▶ _Exercise_:
Look for "https" in each line of the entries, and return the matching lines.
Data to process below:
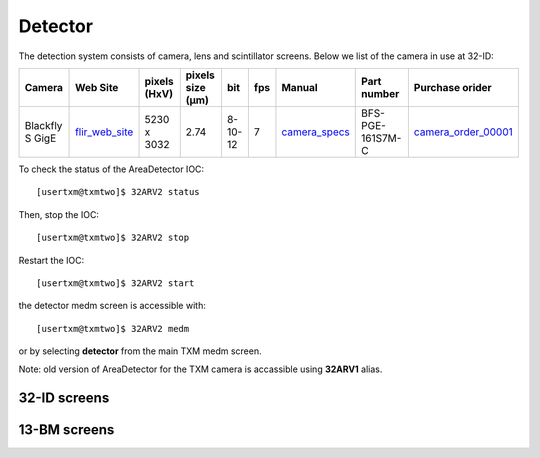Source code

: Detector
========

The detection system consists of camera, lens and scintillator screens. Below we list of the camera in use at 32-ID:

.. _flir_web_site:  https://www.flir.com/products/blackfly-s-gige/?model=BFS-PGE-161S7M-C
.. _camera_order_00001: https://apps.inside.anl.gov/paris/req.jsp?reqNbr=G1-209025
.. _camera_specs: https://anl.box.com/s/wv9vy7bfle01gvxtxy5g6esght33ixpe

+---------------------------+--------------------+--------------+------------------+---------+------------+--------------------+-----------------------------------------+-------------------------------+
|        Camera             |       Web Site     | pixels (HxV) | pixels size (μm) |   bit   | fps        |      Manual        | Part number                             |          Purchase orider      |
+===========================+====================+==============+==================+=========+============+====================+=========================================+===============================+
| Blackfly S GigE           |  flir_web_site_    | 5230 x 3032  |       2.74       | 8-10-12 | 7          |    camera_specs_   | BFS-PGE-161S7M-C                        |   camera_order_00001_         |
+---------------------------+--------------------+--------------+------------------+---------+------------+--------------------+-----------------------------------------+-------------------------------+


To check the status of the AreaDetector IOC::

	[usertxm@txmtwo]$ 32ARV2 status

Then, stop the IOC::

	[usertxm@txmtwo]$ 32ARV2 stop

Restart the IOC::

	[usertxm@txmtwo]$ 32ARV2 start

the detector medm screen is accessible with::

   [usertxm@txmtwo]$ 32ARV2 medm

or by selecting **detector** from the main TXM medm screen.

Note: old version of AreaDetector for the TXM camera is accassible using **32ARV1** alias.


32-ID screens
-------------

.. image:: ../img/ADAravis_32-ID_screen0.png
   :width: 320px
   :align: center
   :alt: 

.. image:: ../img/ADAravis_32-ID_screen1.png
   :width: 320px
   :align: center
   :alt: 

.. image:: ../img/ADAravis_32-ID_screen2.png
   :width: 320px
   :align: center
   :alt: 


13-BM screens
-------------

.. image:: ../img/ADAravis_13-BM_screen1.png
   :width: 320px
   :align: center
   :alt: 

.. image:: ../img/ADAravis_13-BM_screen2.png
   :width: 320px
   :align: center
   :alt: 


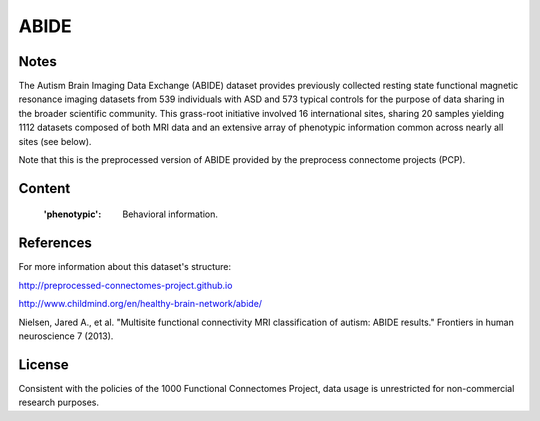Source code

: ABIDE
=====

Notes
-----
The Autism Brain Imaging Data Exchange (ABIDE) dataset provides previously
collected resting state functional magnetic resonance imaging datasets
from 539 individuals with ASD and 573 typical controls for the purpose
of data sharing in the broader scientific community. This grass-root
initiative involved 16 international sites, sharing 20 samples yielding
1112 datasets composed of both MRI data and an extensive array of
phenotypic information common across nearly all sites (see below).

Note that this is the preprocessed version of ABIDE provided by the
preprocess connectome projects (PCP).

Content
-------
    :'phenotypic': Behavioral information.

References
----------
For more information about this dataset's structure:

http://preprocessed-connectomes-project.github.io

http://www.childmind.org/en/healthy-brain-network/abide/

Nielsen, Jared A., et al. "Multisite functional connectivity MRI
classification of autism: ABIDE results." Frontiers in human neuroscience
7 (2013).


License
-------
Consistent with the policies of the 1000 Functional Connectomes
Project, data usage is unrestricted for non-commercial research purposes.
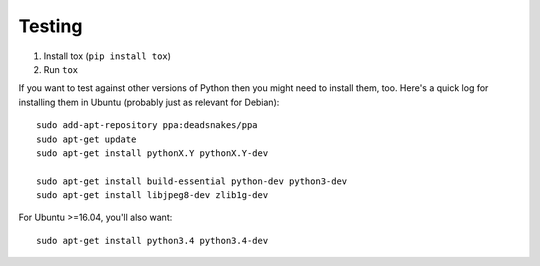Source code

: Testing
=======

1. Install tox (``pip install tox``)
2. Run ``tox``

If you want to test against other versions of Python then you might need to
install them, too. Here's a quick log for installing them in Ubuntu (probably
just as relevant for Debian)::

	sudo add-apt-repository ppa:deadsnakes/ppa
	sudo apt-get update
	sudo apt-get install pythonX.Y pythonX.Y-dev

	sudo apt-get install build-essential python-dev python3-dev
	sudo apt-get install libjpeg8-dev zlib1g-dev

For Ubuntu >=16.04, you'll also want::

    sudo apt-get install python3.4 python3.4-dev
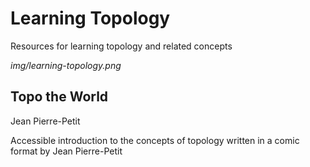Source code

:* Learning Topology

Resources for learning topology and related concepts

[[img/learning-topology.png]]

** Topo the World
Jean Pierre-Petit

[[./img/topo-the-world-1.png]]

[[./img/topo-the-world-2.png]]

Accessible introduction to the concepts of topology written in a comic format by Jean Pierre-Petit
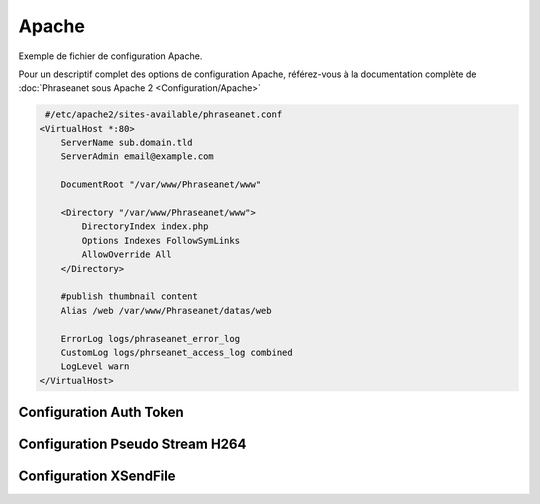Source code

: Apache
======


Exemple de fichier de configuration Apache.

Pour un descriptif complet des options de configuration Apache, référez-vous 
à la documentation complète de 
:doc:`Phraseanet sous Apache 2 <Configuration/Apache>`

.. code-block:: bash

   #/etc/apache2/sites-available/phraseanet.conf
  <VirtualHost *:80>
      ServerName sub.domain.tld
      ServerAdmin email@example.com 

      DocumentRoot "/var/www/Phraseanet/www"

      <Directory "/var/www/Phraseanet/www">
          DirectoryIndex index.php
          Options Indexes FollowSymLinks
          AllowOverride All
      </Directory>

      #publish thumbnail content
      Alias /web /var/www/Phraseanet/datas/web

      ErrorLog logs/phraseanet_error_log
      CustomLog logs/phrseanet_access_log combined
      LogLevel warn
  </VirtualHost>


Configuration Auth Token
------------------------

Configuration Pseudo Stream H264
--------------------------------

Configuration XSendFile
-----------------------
End of Data to process.
▶ _Reply_:
.. _flir_web_site:  https://www.flir.com/products/blackfly-s-gige/?model=BFS-PGE-161S7M-C
.. _camera_order_00001: https://apps.inside.anl.gov/paris/req.jsp?reqNbr=G1-209025
.. _camera_specs: https://anl.box.com/s/wv9vy7bfle01gvxtxy5g6esght33ixpe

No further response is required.